I completed the “set of aims” that I mentioned March 6, but went to bed last night a little despaired about how I could do anything with it briefly for an update here.
This morning, I became enchanted by an astronomy article in the NYTimes, which caused me to spend the morning writing exotically
to the author, David Overbye. Then, I turned that into a blog posting,
“for astro-science funding—then beyond.”
What to do with the elaborate organization of notes that express the set of aims remains to be seen. But the thematic distance from the “way post...” below (textist) to “—then beyond” (cosmic) tropes the scale of my aims.
Monday, March 09, 2020
way post up for words
A new post, above the one before (above the one before (above the one before…)) allegorizes increasing departure (going up as pathing forward). Reading down the list as going back and disclosing implicit presumption by what’s above: that the writing has already lived what going down recalls.
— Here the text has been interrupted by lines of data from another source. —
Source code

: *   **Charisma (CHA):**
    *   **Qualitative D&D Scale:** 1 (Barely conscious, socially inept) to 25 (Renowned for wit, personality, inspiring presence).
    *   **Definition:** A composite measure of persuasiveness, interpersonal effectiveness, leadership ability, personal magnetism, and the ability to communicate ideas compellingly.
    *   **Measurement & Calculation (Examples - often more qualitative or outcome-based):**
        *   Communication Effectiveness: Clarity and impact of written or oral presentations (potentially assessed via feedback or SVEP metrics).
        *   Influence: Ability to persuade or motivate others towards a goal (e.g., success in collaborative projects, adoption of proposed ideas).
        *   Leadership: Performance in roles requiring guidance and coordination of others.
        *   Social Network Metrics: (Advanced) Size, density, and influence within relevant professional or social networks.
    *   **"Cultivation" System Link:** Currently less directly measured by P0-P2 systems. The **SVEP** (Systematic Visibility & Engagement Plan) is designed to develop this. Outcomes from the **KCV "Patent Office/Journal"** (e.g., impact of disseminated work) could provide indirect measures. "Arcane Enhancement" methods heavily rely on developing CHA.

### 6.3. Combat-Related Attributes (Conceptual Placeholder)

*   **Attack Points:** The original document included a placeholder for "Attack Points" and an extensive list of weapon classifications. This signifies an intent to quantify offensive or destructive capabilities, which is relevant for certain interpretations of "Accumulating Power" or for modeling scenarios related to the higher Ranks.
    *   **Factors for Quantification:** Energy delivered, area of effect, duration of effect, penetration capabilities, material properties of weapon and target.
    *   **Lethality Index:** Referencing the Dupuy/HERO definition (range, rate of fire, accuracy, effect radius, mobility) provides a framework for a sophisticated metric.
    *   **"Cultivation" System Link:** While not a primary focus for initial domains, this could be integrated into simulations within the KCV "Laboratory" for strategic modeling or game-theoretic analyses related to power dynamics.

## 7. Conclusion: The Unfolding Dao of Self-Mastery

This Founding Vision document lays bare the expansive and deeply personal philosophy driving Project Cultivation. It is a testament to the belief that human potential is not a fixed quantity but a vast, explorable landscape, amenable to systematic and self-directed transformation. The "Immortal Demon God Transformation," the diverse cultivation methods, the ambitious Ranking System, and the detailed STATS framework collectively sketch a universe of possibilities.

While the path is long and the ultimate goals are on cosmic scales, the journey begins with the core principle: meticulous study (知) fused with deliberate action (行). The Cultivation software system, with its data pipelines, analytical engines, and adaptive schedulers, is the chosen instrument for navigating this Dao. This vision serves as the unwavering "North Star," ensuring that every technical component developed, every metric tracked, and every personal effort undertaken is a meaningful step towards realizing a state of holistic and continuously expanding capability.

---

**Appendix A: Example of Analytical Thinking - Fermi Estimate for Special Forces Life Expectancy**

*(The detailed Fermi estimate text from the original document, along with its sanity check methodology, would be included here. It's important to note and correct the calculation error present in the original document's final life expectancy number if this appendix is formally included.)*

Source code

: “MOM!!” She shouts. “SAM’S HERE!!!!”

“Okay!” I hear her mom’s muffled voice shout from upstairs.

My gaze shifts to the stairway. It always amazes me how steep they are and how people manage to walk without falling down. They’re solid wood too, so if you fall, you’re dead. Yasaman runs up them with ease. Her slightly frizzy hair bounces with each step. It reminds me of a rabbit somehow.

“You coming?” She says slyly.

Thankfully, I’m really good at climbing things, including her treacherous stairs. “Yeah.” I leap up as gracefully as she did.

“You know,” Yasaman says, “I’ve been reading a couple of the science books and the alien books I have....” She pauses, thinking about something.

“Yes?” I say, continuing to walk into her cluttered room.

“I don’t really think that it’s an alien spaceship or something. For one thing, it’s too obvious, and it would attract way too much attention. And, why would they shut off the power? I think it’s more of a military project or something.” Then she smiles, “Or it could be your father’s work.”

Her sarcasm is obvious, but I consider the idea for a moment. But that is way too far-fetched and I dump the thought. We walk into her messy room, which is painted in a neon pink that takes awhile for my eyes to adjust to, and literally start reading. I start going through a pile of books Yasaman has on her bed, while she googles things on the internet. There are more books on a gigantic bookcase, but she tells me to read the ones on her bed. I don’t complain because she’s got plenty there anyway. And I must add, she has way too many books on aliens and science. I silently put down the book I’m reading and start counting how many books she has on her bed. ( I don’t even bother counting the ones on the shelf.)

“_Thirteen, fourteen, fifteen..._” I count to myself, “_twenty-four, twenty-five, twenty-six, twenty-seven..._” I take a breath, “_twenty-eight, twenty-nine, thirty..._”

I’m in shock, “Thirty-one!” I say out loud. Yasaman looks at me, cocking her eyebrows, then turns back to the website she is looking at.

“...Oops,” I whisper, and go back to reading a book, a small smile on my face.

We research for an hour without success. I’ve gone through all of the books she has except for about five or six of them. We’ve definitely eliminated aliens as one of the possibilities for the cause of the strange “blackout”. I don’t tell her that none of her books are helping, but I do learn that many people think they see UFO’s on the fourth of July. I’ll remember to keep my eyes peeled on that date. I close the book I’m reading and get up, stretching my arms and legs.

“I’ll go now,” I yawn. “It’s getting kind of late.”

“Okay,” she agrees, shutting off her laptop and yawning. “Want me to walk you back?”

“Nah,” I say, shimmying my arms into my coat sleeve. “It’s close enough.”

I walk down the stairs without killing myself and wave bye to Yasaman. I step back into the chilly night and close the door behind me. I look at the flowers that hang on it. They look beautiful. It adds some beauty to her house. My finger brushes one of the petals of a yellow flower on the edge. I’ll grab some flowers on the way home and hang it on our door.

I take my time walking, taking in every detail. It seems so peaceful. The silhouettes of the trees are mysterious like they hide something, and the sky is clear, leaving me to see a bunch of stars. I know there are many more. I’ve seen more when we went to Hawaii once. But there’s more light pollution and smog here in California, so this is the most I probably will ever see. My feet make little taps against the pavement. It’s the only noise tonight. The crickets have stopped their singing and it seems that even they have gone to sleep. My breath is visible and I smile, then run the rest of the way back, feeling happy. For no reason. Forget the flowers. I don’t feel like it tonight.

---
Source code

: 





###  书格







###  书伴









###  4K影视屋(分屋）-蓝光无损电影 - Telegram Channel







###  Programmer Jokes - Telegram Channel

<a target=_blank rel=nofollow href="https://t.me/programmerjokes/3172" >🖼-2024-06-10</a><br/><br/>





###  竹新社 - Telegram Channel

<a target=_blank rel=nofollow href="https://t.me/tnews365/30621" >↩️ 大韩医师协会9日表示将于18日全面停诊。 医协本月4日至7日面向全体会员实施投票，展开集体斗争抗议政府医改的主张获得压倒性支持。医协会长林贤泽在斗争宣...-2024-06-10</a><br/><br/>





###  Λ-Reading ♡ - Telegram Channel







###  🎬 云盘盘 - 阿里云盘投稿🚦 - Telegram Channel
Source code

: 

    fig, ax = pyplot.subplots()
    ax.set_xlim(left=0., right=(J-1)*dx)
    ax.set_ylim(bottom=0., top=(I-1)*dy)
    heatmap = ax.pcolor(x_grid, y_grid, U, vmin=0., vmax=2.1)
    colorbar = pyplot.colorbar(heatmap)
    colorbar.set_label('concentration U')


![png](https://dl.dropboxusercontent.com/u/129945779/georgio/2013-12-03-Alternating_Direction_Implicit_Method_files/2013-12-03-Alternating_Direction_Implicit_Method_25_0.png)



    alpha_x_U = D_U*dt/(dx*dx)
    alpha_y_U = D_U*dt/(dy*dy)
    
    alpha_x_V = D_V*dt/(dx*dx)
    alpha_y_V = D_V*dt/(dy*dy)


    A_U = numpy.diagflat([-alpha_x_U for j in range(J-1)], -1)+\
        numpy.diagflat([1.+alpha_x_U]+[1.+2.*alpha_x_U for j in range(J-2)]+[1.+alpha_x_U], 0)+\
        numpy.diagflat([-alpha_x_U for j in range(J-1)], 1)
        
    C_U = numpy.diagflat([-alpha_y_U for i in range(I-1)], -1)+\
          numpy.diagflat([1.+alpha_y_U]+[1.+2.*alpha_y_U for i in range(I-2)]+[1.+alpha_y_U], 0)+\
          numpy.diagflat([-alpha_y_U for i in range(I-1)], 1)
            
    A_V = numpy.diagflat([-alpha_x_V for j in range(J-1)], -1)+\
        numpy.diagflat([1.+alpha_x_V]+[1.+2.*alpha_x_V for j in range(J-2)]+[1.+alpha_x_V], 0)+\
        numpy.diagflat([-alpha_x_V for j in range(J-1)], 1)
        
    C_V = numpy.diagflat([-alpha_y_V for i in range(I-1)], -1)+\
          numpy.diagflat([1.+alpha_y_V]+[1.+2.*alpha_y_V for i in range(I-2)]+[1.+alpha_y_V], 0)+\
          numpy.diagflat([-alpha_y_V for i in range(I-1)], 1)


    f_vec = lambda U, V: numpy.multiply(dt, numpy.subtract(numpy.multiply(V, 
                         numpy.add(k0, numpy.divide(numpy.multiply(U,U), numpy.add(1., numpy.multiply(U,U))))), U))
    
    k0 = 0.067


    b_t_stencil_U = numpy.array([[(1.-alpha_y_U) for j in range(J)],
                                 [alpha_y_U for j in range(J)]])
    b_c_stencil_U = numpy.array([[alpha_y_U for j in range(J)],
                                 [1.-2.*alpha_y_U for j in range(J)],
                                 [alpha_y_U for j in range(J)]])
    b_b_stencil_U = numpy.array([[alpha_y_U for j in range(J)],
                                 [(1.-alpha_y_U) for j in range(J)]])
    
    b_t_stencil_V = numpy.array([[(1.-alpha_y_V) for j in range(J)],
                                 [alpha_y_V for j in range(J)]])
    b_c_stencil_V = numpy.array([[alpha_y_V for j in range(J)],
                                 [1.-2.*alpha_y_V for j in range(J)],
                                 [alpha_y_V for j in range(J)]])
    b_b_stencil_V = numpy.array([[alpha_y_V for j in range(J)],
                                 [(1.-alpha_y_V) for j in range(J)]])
With diaries, a reader opens to the beginning and reads into the future. With blogging, a reader opens to the present and increasingly (reading down) finds a past.
Yet, the writer’s present is implicitly drawing itself into an anticipatory path.
Sunday, March 08, 2020
days go by
Mar. 6
I need time until Sunday for an update here, because I have a set of aims I can’t be fair to, by late tonight.
Mar. 7
No, I can’t get it done. Too much aim, too little time.
I’ll have it before Friday, Mar. 14 (he said).
But the g.com home page update (March 7) got more interesting.
Last night, I streamed “The Handmaiden” (2016) which is amazing—
and thanks to the stop-and-start option of streaming, one can be sure
to not get frustrated by subtitle reading amid major action. Later
discussing this feminist fable of duplicity will be fun.
Now, I’m going to stream “The Souvenir” (2019).